• **Your task**
Update the rows below by replacing "Komisji" with "Rady" wherever it appears, and keep everything else the same. Leave the pictures out of your answer.

Data to examine Block Start

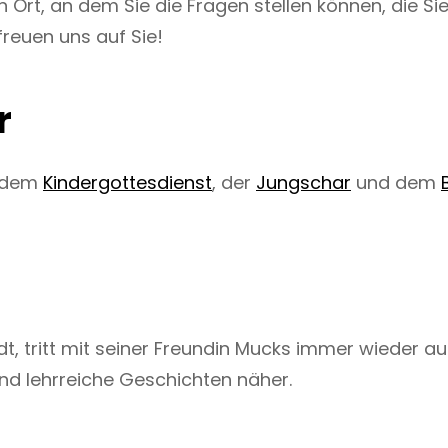
 Ort, an dem Sie die Fragen stellen können, die Si
reuen uns auf Sie!
r
n dem
Kindergottesdienst
, der
Jungschar
und dem
tadt, tritt mit seiner Freundin Mucks immer wieder 
und lehrreiche Geschichten näher.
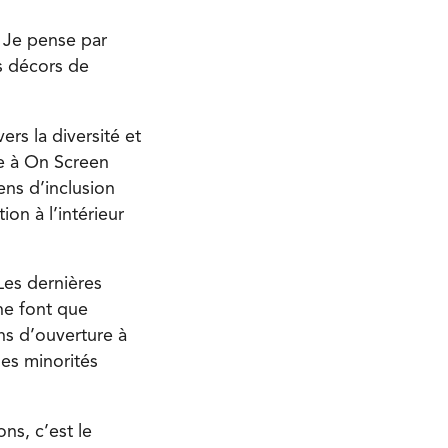
. Je pense par
s décors de
ers la diversité et
te à On Screen
ens d’inclusion
on à l’intérieur
 Les dernières
 ne font que
ns d’ouverture à
les minorités
ns, c’est le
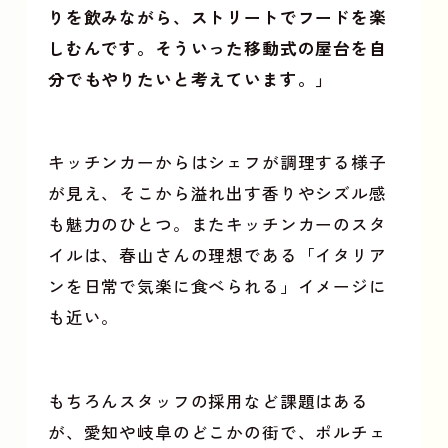
りを飲みながら、ストリートでフードを楽
しむんです。そういった移動式の屋台を自
分でもやりたいと考えています。」
キッチンカーからはシェフが調理する様子
が見え、そこから溢れ出す香りやシズル感
も魅力のひとつ。またキッチンカーのスタ
イルは、春山さんの理想である「イタリア
ンを日常で気楽に食べられる」イメージに
も近い。
もちろんスタッフの採用など課題はある
が、愛知や岐阜のどこかの街で、ポルチェ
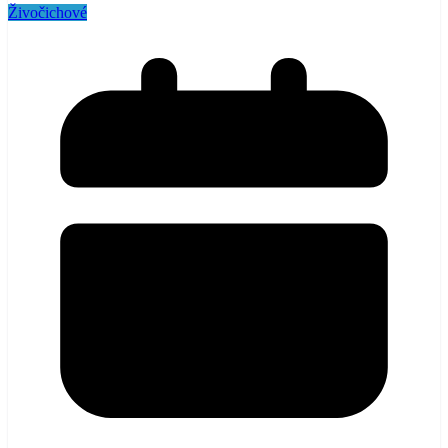
Živočichové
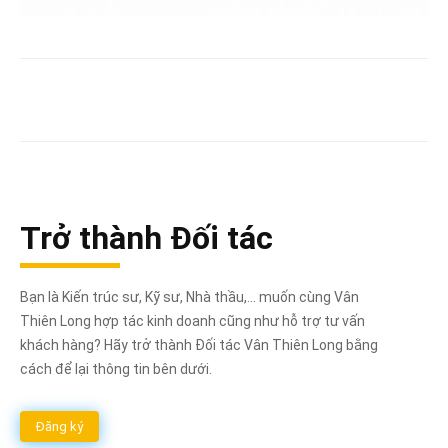
Trở thành Đối tác
Bạn là Kiến trúc sư, Kỹ sư, Nhà thầu,... muốn cùng Vân
Thiên Long hợp tác kinh doanh cũng như hỗ trợ tư vấn
khách hàng? Hãy trở thành Đối tác Vân Thiên Long bằng
cách để lại thông tin bên dưới.
Đăng ký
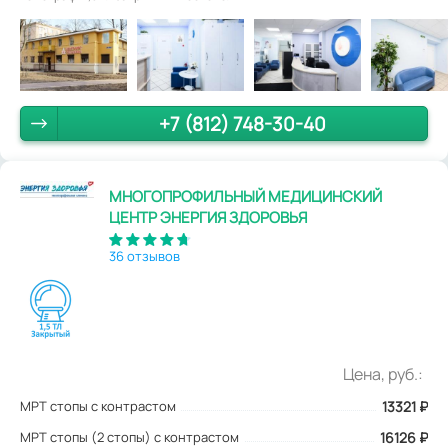
+7 (812) 748-30-40
МНОГОПРОФИЛЬНЫЙ МЕДИЦИНСКИЙ
ЦЕНТР ЭНЕРГИЯ ЗДОРОВЬЯ
36 отзывов
Цена, руб.:
МРТ стопы с контрастом
13321
₽
МРТ стопы (2 стопы) с контрастом
16126 ₽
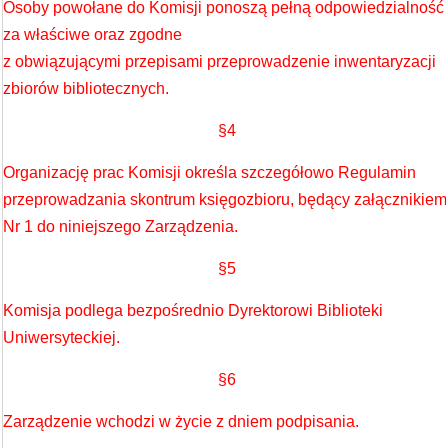
Osoby powołane do Komisji ponoszą pełną odpowiedzialność
za właściwe oraz zgodne
z obwiązującymi przepisami przeprowadzenie inwentaryzacji
zbiorów bibliotecznych.
§4
Organizację prac Komisji określa szczegółowo Regulamin
przeprowadzania skontrum księgozbioru, będący załącznikiem
Nr 1 do niniejszego Zarządzenia.
§5
Komisja podlega bezpośrednio Dyrektorowi Biblioteki
Uniwersyteckiej.
§6
Zarządzenie wchodzi w życie z dniem podpisania.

Data to examine Block End

• **The completed task**
 Ort, an dem Sie die Fragen stellen können, die Si
reuen uns auf Sie!
r
n dem
Kindergottesdienst
, der
Jungschar
und dem
tadt, tritt mit seiner Freundin Mucks immer wieder 
und lehrreiche Geschichten näher.
. Je pense par
s décors de
ers la diversité et
te à On Screen
ens d’inclusion
on à l’intérieur
 Les dernières
 ne font que
ns d’ouverture à
les minorités
ns, c’est le
りを飲みながら、ストリートでフードを楽
しむんです。そういった移動式の屋台を自
分でもやりたいと考えています。」
キッチンカーからはシェフが調理する様子
が見え、そこから溢れ出す香りやシズル感
も魅力のひとつ。またキッチンカーのスタ
イルは、春山さんの理想である「イタリア
ンを日常で気楽に食べられる」イメージに
も近い。
もちろんスタッフの採用など課題はある
が、愛知や岐阜のどこかの街で、ポルチェ
Živočichové
Trở thành Đối tác
Bạn là Kiến trúc sư, Kỹ sư, Nhà thầu,... muốn cùng Vân
Thiên Long hợp tác kinh doanh cũng như hỗ trợ tư vấn
khách hàng? Hãy trở thành Đối tác Vân Thiên Long bằng
cách để lại thông tin bên dưới.
Đăng ký
+7 (812) 748-30-40
МНОГОПРОФИЛЬНЫЙ МЕДИЦИНСКИЙ
ЦЕНТР ЭНЕРГИЯ ЗДОРОВЬЯ
36 отзывов
Цена, руб.:
МРТ стопы с контрастом
13321
₽
МРТ стопы (2 стопы) с контрастом
16126 ₽
Osoby powołane do Rady ponoszą pełną odpowiedzialność
za właściwe oraz zgodne
z obwiązującymi przepisami przeprowadzenie inwentaryzacji
zbiorów bibliotecznych.
§4
Organizację prac Rady określa szczegółowo Regulamin
przeprowadzania skontrum księgozbioru, będący załącznikiem
Nr 1 do niniejszego Zarządzenia.
§5
Komisja podlega bezpośrednio Dyrektorowi Biblioteki
Uniwersyteckiej.
§6
Zarządzenie wchodzi w życie z dniem podpisania.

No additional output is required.